On Tuesday morning, some people began to panic when they saw that hantavirus was trending on Twitter following a report of a related death in Yunnan Province, China on Monday. With the current COVID-19 coronavirus outbreak, the last thing anybody wants to see on Twitter is a new virus trending.

Global Times reported the death via their official Twitter account on Monday night. The tweet read, “A person from Yunnan Province died while on his way back to Shandong Province for work on a chartered bus on Monday. He was tested positive for #hantavirus. Other 32 people on bus were tested.”

With everything going on from the coronavirus, some were quick to panic when seeing the hantavirus trending, especially those that had no clue what the disease is. Fears perpetuated on social media were reinforced with misinformation. With everything going on in the world, one hantavirus death is not even close to a low-level concern. 

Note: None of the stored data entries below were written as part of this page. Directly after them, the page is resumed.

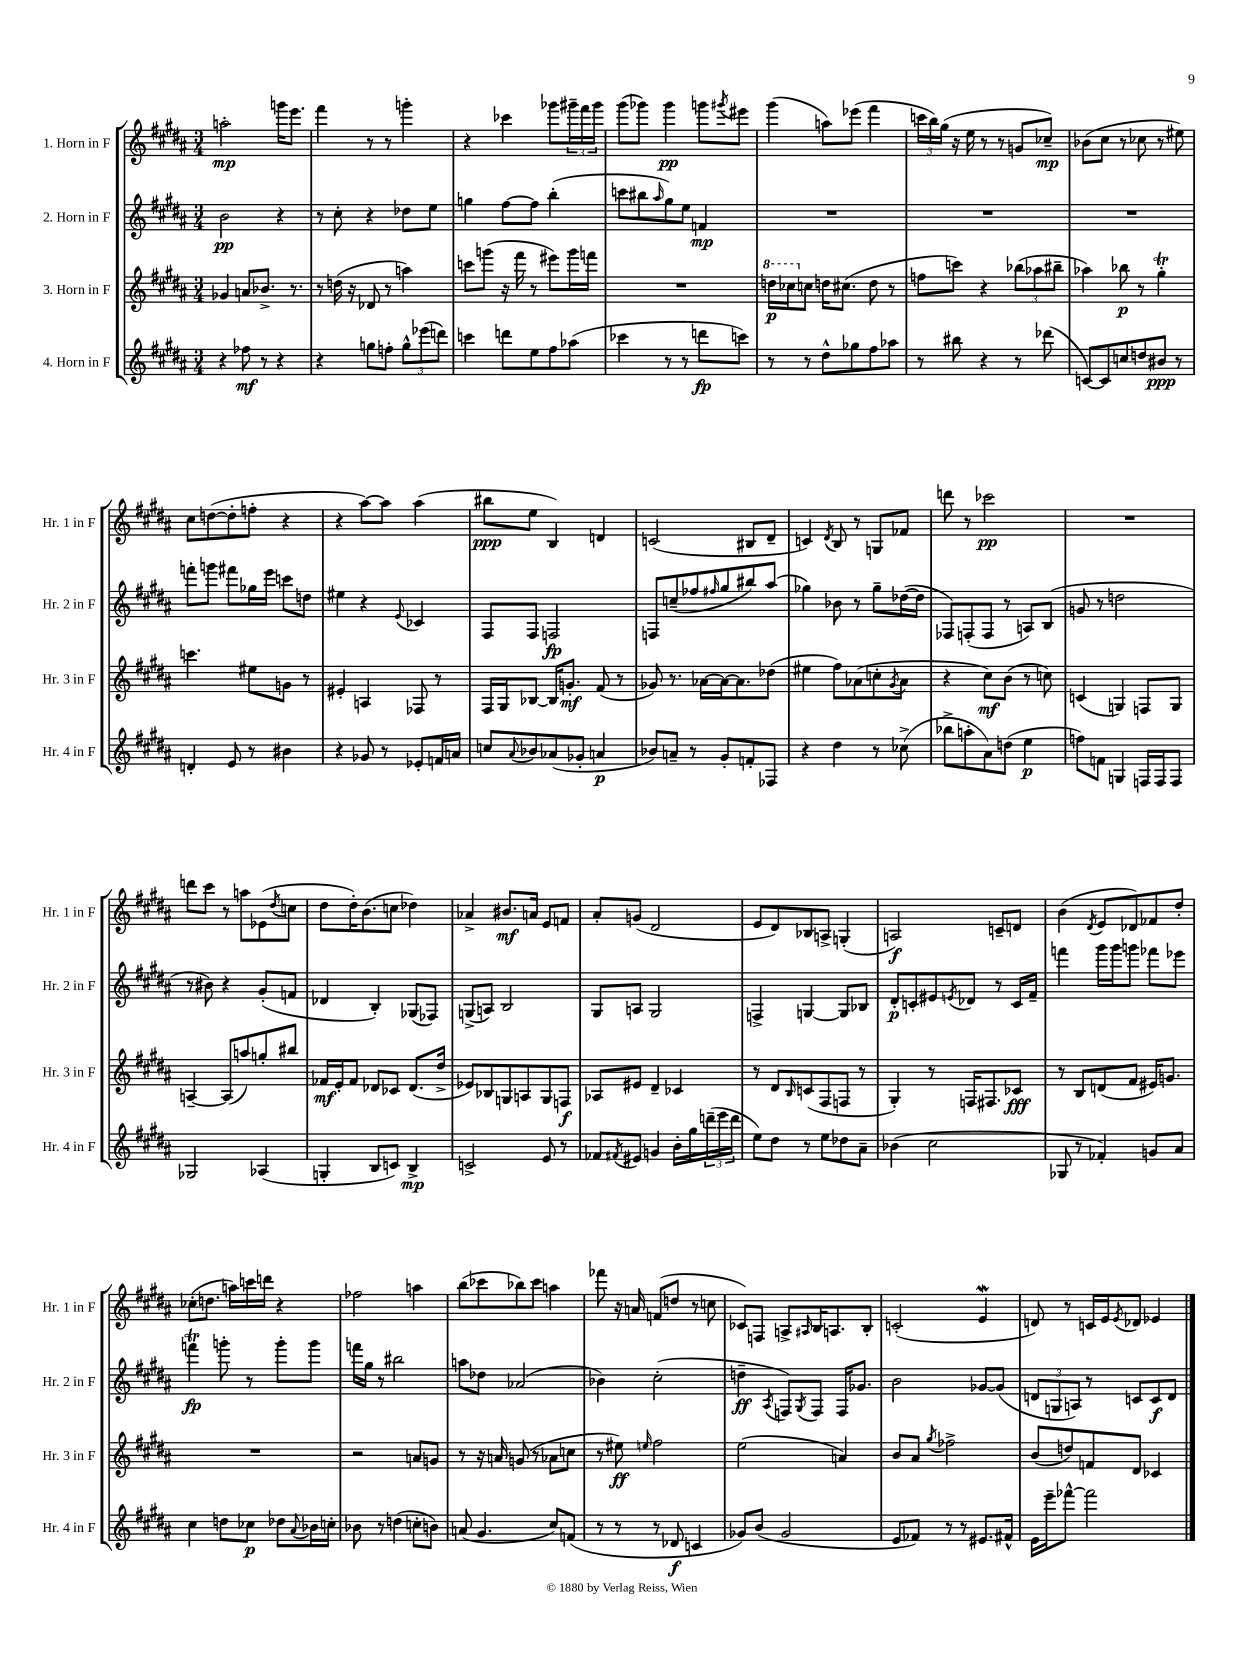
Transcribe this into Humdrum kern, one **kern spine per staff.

**kern	**kern	**kern	**kern
*staff4	*staff3	*staff2	*staff1
*clefG2	*clefG2	*clefG2	*clefG2
*k[f#c#g#d#a#]	*k[f#c#g#d#a#]	*k[f#c#g#d#a#]	*k[f#c#g#d#a#]
*M3/4	*M3/4	*M3/4	*M3/4
4r	4g-/	2b\	2aa'\
8ff-\	8a/L	.	.
8r	8.b-^/J	.	.
4r	.	4r	16ggg\LK
.	8.r	.	8.eee\J
=	=	=	=
4r	8r	8r	4fff#\
.	(16dd\	8cc#'\	.
.	16r	.	.
8gg\L	8d-/	4r	8r
8ff'\J	8r	.	8r
12gg^^\L	4aa\)	8dd-\L	4ggg'\
(12eee-\	.	.	.
.	.	8ee\J	.
12ddd\J)	.	.	.
=	=	=	=
4ccc\	8ccc\L	4gg\	4r
.	(8ggg\J	.	.
8ddd\L	16r	[8ff#\L	4ccc-\
.	16fff#\	.	.
8ee\	8r	8ff#\]J	.
8ff#\	8eee#\L)	(4bb'\	8ggg-\L
(8aa-\J	16ggg\L	.	24ggg#~\L
.	.	.	24fff#\
.	16fff\JJ	.	.
.	.	.	24ggg#\JJ
=	=	=	=
4ccc-\	2.r	8ccc\L	(8ggg#\L
.	.	8bb#\	8ggg-\J)
.	.	16qqaa#/	.
8r	.	8gg#\)	4ggg-\
8r	.	8ee\J	.
8ddd\L	.	4f/	8ggg\L
.	.	.	8qggg#/
8ccc\J)	.	.	8eee#\J
=	=	=	=
8r	16ddd\LL	2.r	(4ggg#\
.	16ccc-\J	.	.
8r	8cc\J	.	.
8dd#^^\L	16dd\LK	.	8aa\L)
.	(8.cc#\J	.	.
8gg-\	.	.	(8eee-\J
8ff#\	8dd\	.	4fff#\
8aa-\J	8r	.	.
=	=	=	=
8r	8ff\L	2.r	24ccc\LL
.	.	.	24bb\)
.	.	.	(24gg#\JJ
8bb#\	8ccc\J)	.	16r
.	.	.	16ee\
4r	4r	.	8r
.	.	.	8r
8r	(12bb-\L	.	8g/L
.	12aa-\	.	.
(8ddd-\	.	.	8cc-~/J)
.	12bb#~\J	.	.
=	=	=	=
[8c/L)	4aa-\)	2.r	(8b-\L
8c/]	.	.	8cc#\J
8cc/	8bb-\	.	8r
8dd/	8r	.	8cc-\
8b#/J	4gg#'\	.	8r
8r	.	.	8ee#\)
=	=	=	=
4d'/	4.ccc\	8fff'\L	8cc#\L
.	.	8ggg\J	([8dd\
8e/	.	8fff#\L	8dd'\]
8r	8ee#\L	16gg-\L	8ff'\J
.	.	16eee\JJ	.
4b#\	8g\J	8ccc\L	4r
.	8r	8dd\J	.
=	=	=	=
4r	4e#'/	4ee#\	4r
8g-/	4A/	4r	[8aa#\L)
8r	.	.	8aa#\]J
.	.	8qqe/	.
8e-'/L	8F-/	4c-/	(4aa#\
16f/L	8r	.	.
16a/JJ	.	.	.
=	=	=	=
8cc/L	16F#/LL	8F#/L	8bb#\L
.	16G#/J	.	.
8qqa#/	.	.	.
8b-/	[8B-/J	8F#/J	8ee\J
(8a-/	16B-/]LK	2F/	4B/)
.	8.g'/J	.	.
8g-'/J	.	.	.
4a/	(8f#/	.	4d/
.	8r	.	.
=	=	=	=
8b-/L)	8g-/)	8F/L	(2c/
8a~/J	8.r	(8cc~/	.
8r	.	8ff-/	.
.	[16a-\LL	.	.
.	.	16qqff#/	.
8g#'/L	16a-\_J	8gg#/	.
.	8.a-\]	.	.
8f'/	.	8bb#/)	8B#/L
8F-/J	(8dd-\J	(8aa#/J	8d#~/J
=	=	=	=
4r	4ee#\	4gg-\)	4c/)
.	.	.	8qd#/
4dd#\	8ff#\L)	8b-\	8B/
.	(8a-\	8r	8r
8r	8cc'\	8gg-~\L	8G/L
.	8qg#/	.	.
(8cc-^\	8a-\J	([16dd-\L	8f-/J
.	.	16dd-\]JJ	.
=	=	=	=
8bb-^\L	4r	8F-/L)	8ddd\
8aa'\	.	(8F'/	8r
8a#\)	8cc#\L)	8F/J	2ccc-\
(8dd\J	(8b\J	8r	.
4ee\	8r	8A/L)	.
.	8cc\)	(8B/J	.
=	=	=	=
8ff\L)	(4c/	8g/	2.r
8f\J	.	8r	.
4G/	4G/)	2dd\	.
16F/LL	8F/L	.	.
16F/J	.	.	.
8F/J	8G/J	.	.
=	=	=	=
2G-/	[4A~/	8r	8ddd\L
.	.	8b#\)	8ccc#\J
.	(8A/]L	4r	8r
.	8aa/)	.	8aa\L
(4A-/	8gg'/	(8g#'/L	(8e-\
.	.	.	8qdd#/
.	8bb#/J	8f/J	8cc\J
=	=	=	=
4G'/	16f-/LL	4d-/	8dd#\L
.	16e'/J	.	.
.	8f-/J	.	16dd#'\K)
.	.	.	(8.b\
8B/L	8d-/L	4B'/)	.
8c/J)	8c-/J	.	8cc\J
4B^/	(8.d-/L	(8G-/L	4dd-\)
.	.	8F-/J)	.
.	16dd#^/Jk	.	.
=	=	=	=
2c^/	8e-/L)	(8G^/L	4a-^/
.	8B-/	8A/J)	.
.	8G/	2B/	8.b#/L
.	8A/	.	.
.	.	.	16a/Jk
8e/	8G/	.	8e/L
8r	8F/J	.	8f/J
=	=	=	=
8f-/L	8A-/L	8G#/L	8a#'/L
8qf#/	.	.	.
8e#/J	8e#/J	8A/J	(8g/J
4g/	4d#~/	2G#/	2d#/
16b'\LL	4c-/	.	.
16gg#\	.	.	.
(24ddd~\	.	.	.
24eee\	.	.	.
24ddd\JJ	.	.	.
=	=	=	=
8ee\L)	8r	4F^/	8e/L
8dd#\J	8d#/L	.	8d#/)
.	16qqB/	.	.
8r	(8c/	[4G/	8B-/
8ee\L	8F#/	.	8A^/J
8dd-\	8F/J	8G/]L	(4G'/
8a#~\J	8r	8B-/J	.
=	=	=	=
(4b-\	4G#'/)	8d#'/L	2A/)
.	.	8c'/	.
2cc#\	8r	8e#/	.
.	.	8qe/	.
.	16F/LK	8d-/J	.
.	8.F#/	.	.
.	.	8r	8c~/L
.	8c-/J	16c/LL	8d/J
.	.	16f#~/JJ	.
=	=	=	=
8G-/	8r	4fff\	(4b\
8r	8B/L	.	.
.	.	.	8qd#/
4f-'/)	(8d/	16ggg#\LL	8e/L
.	.	16ggg#\J	.
.	8f#/J	8ggg\J	8d-/)
8g/L	16e#/LK)	8fff-\L	8f-/
.	8.g/J	.	.
8a#/J	.	8eee-\J	8dd#'/J
=	=	=	=
4cc#\	2.r	4fff\	(8cc-'\L
.	.	.	8.dd\J
8dd\L	.	8ggg'\	.
.	.	.	16aa\LL)
8cc-\J	.	8r	16ccc\
.	.	.	16ddd\JJ
8dd-\L	.	8ggg'\L	4r
8qqa#/	.	.	.
16b-\L	.	8ggg\J	.
16cc'\JJ	.	.	.
=	=	=	=
8b-\	2r	16fff\LL	2ff-\
.	.	16gg#\JJ	.
8r	.	8r	.
(4dd\	.	2bb#\	.
8cc'\L	8a/L	.	4aa\
8b\J)	8g/J	.	.
=	=	=	=
(8a/	8r	8aa\L	(8bb\L
4.g#/	16r	8dd-\J	8ccc-\
.	16a/	.	.
.	(8g/	(2a-/	8bb-\)
.	8r	.	8ccc-\J
8cc#/L)	8a-\L	.	4aa\
(8f/J	8cc\J	.	.
=	=	=	=
8r	8r	4b-\)	8fff-\
8r	8ee#\)	.	16r
.	.	.	16a/
.	16qqee/	.	.
8r	2ff#\	(2cc#'\	(8f/L
8d-/	.	.	8dd/J
4c/	.	.	8r
.	.	.	8cc\
=	=	=	=
8g-/L)	(2ee\	4dd~\	8c-/L)
(8b/J	.	.	8F/J
.	.	8qA#/	.
2g-/	.	8F/L)	8A^/L
.	.	8qG#/	16qqA#/
.	.	8F/J	16B/K
.	.	.	8.A/
.	4a/)	16F/LK	.
.	.	8.g-/J	.
.	.	.	8B'/J
=	=	=	=
8e/L	8b/L	2b\	(2c'/
8f-/J)	8a#/J	.	.
.	8qgg#/	.	.
8r	2ff-^\	.	.
8r	.	.	.
8.e#/L	.	[8g-/L	4e/
.	.	(8g-/]J	.
16f#^^/Jk	.	.	.
=	=	=	=
16e\LL	(8b/L	12d/L	8d/)
16eee~\J	.	.	.
.	.	12G/	.
[8fff-^^\J	8dd/)	.	8r
.	.	12A/J)	.
2fff-\]	8f/	8r	16c/LL
.	.	.	16e/J
.	.	.	8qe/
.	8d#/J	8c/L	8d-/J
.	4c-/	8c/	4e-/
.	.	8d/J	.
==	==	==	==
*-	*-	*-	*-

According to the CDC, “Hantaviruses are a family of viruses spread mainly by rodents and can cause varied disease syndromes in people worldwide. Infection with any hantavirus can produce hantavirus disease in people. Hantaviruses in the Americas are known as “New World” hantaviruses and may cause hantavirus pulmonary syndrome (HPS). Other hantaviruses, known as “Old World” hantaviruses, are found mostly in Europe and Asia and may cause hemorrhagic fever with renal syndrome (HFRS).”

Cases of human infection from hantavirus happen sporadically in rural fields, forests, and farms that offer an ideal habitat for the rodents that host it. In America and Canada, houses, barns, and sheds act as potential sites for humans to become infected with the Sin Nombre hantavirus. The deer mouse is the host of the Sin Nombre virus, which is the majority of HPS infections.

The New York hantavirus, carried by the white-footed mouse, is one of several other hantaviruses that are capable of causing infection in humans and is associated with HPS in northeastern America. The Black Creek hantavirus is carried by the cotton rat and located in southeastern America. These rodents shed the virus in their urine, droppings, and saliva. The virus is mainly transmitted to humans when they breathe in air contaminated with the virus. When fresh rodent urine, droppings, or nesting materials are “stirred up,” the droplets holding the virus become airborne, more commonly known as an “airborne transmission.”

Humans can also catch the disease by being bitten by a rodent host. Scientists have also suspected the hantavirus can be contracted by touching something contaminated with rodent urine, droppings, or saliva, then touching their nose or mouth. It is also believed one can catch the disease by eating food contaminated by rodent urine, droppings, or saliva.

The hantavirus that causes human illness in America cannot be transmitted from person to person. You will not catch HPS from kissing, touching, or having physical contact with someone infected. However, there have been rare cases of human to human transmission in Chile and Argentina with a type of hantavirus called Andes virus.

Due to such a low number of cases, the exact “incubation time” of HPS is not positively known. It is believed it takes between one and eight weeks for symptoms to appear after being exposed to contaminated rodents. Early symptoms include fatigue, fever, and muscle aches. Four to ten days after the initial symptoms of HPS late symptoms will come in the form of coughing and shortness of breath. An HPS survivor described the feeling as a “tight band around my chest and a pillow over my face.” The disease can be fatal, with a mortality rate of 38%.

Overall, the chances that you are going to catch the hantavirus are rare and have nothing to do with a guy in China dying from it. If hantavirus has become a new concern, just remember to stay away from rat urine, droppings, and saliva or anything that may have been contaminated by rodents.